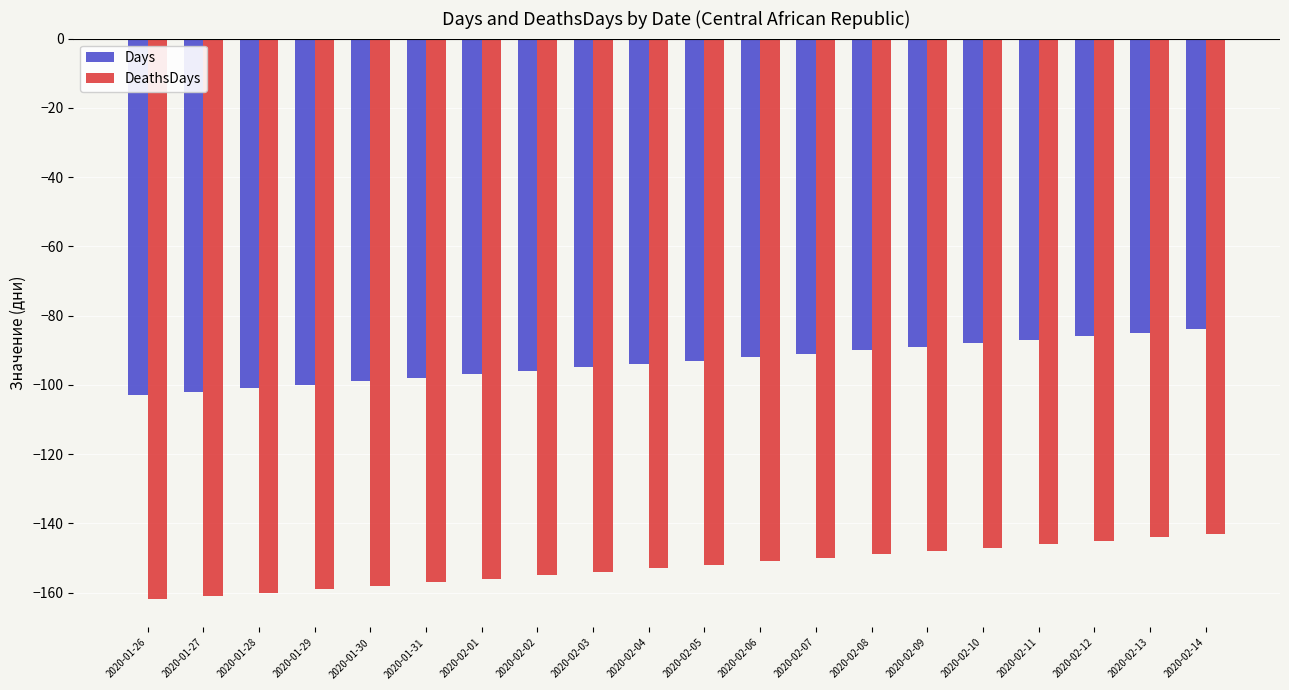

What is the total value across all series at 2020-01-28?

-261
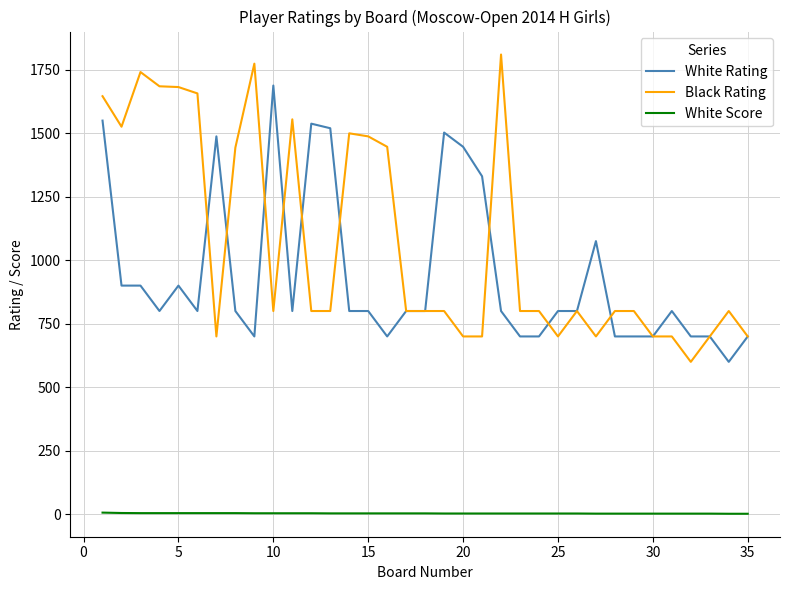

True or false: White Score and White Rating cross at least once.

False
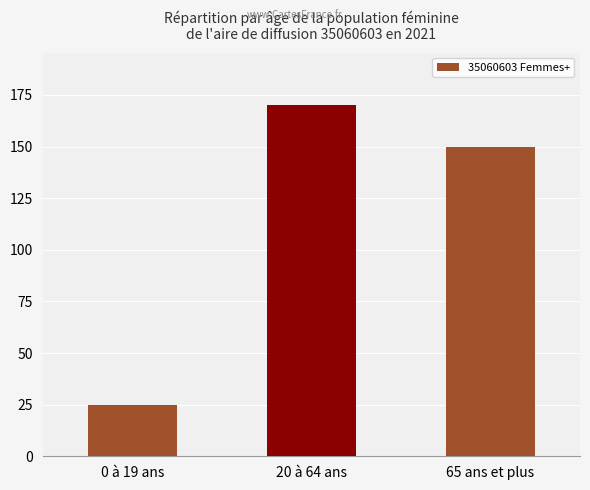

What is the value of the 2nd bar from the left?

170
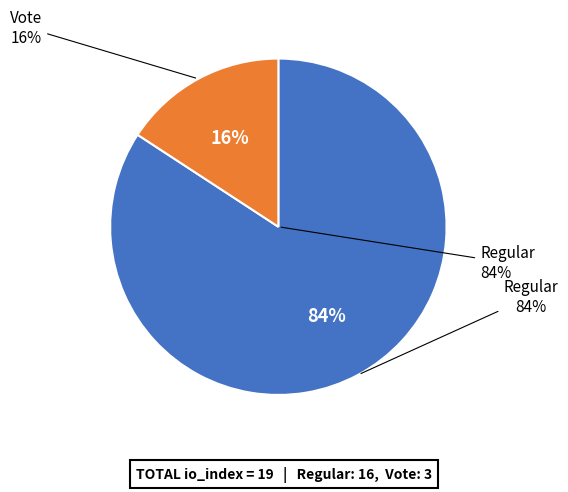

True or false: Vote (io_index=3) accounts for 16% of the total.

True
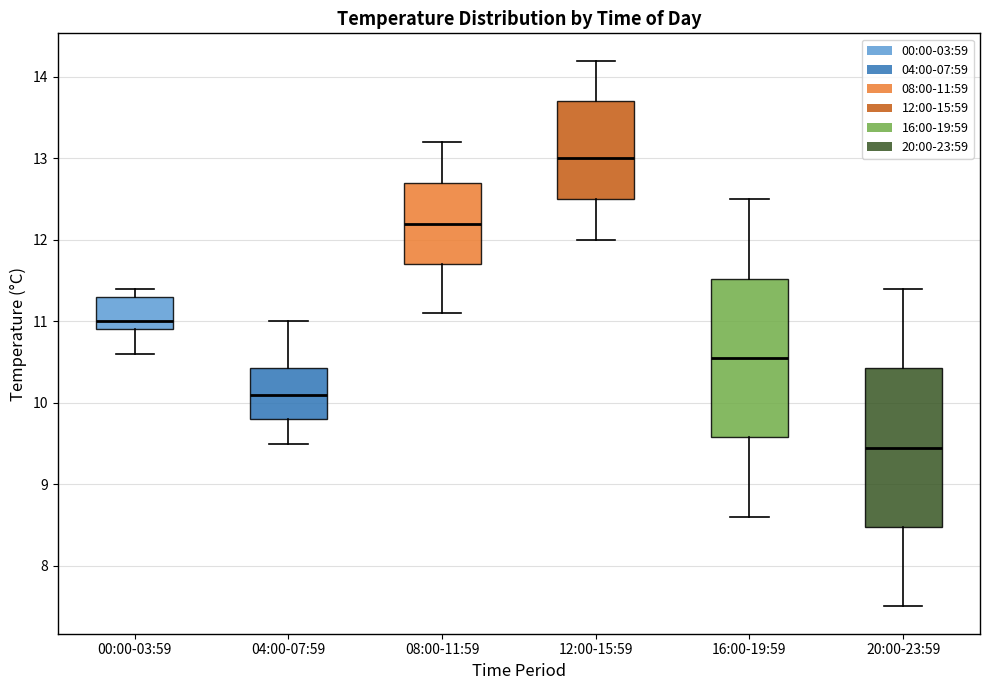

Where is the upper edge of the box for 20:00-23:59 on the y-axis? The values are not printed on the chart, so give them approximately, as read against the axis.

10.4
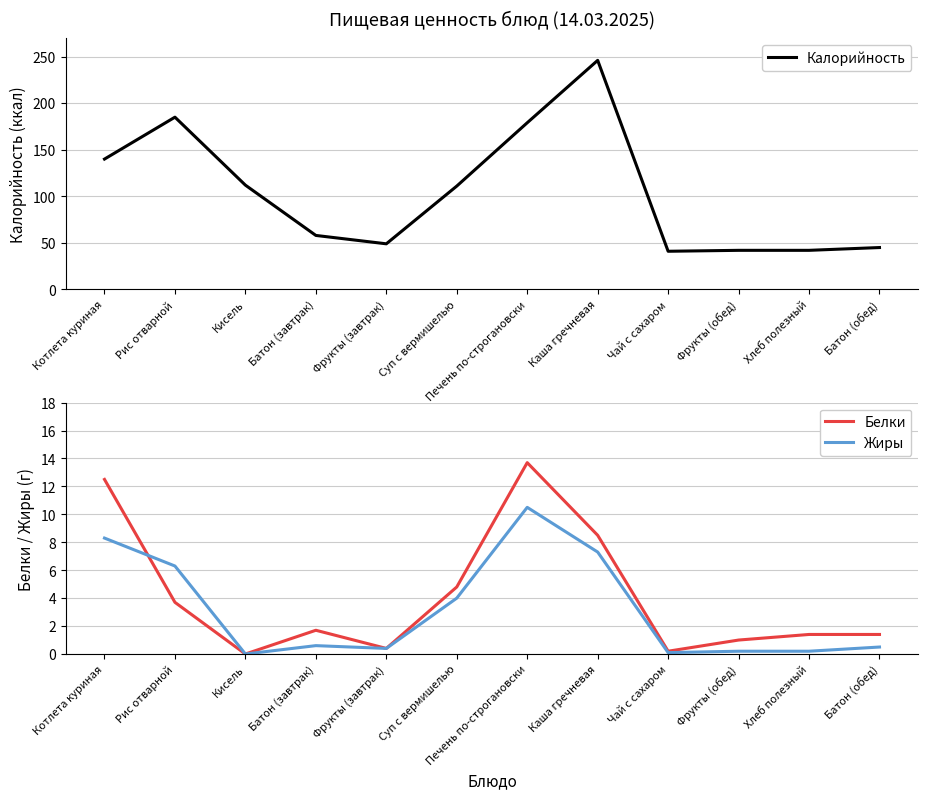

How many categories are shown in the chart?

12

--*--

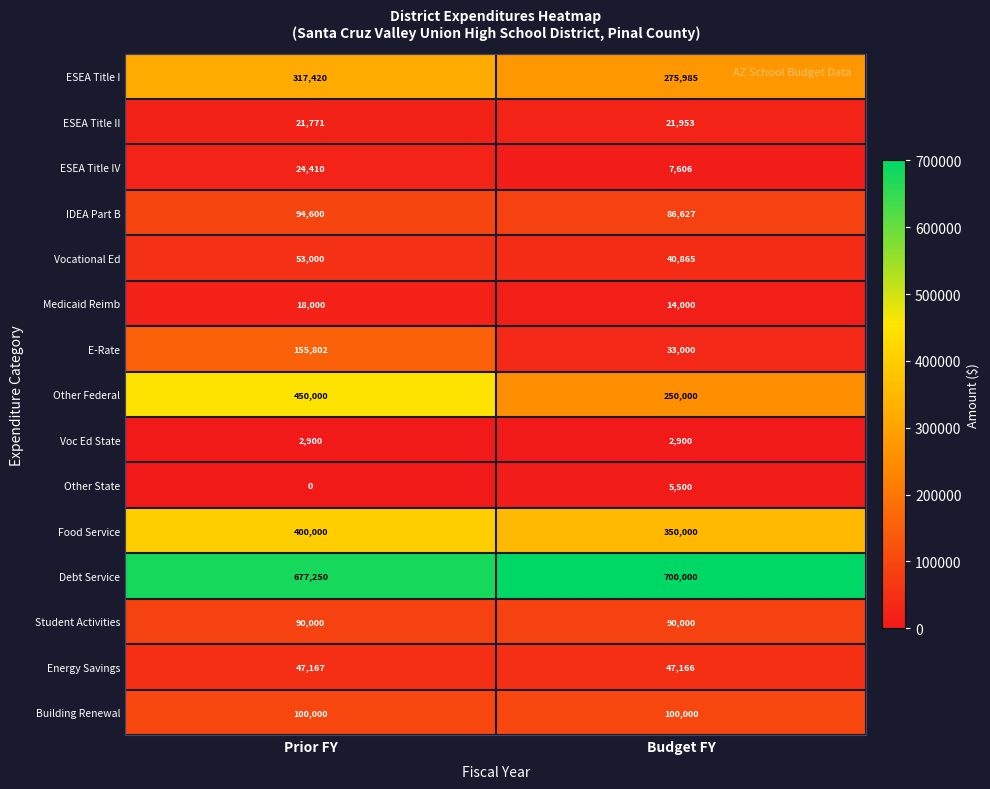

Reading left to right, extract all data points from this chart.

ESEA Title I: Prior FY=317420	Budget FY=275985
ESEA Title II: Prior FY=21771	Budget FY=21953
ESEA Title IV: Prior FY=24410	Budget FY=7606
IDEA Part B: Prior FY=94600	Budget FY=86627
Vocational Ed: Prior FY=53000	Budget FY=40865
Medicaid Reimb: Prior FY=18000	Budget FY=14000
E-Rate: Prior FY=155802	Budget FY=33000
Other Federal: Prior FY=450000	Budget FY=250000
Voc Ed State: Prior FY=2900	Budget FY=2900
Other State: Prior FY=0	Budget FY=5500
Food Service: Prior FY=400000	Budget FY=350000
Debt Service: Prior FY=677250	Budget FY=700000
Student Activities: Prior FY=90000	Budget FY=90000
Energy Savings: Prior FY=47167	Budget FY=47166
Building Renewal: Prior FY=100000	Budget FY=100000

--*--

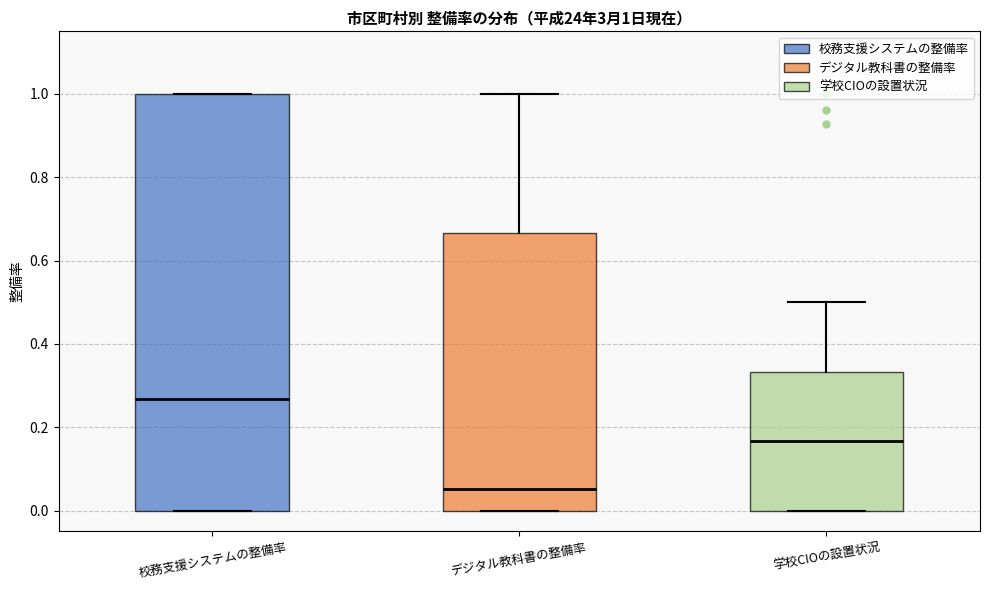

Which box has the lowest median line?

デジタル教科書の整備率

--*--

### TASK REQUIREMENTS
Lay out the lines from the one containing "Which box has the lowest median line?" through the one containing "デジタル教科書の整備率", inclusive, as a JSON list of strings with one string per line and blank lines omitted.

### SOLUTION BELOW
[
  "Which box has the lowest median line?",
  "デジタル教科書の整備率"
]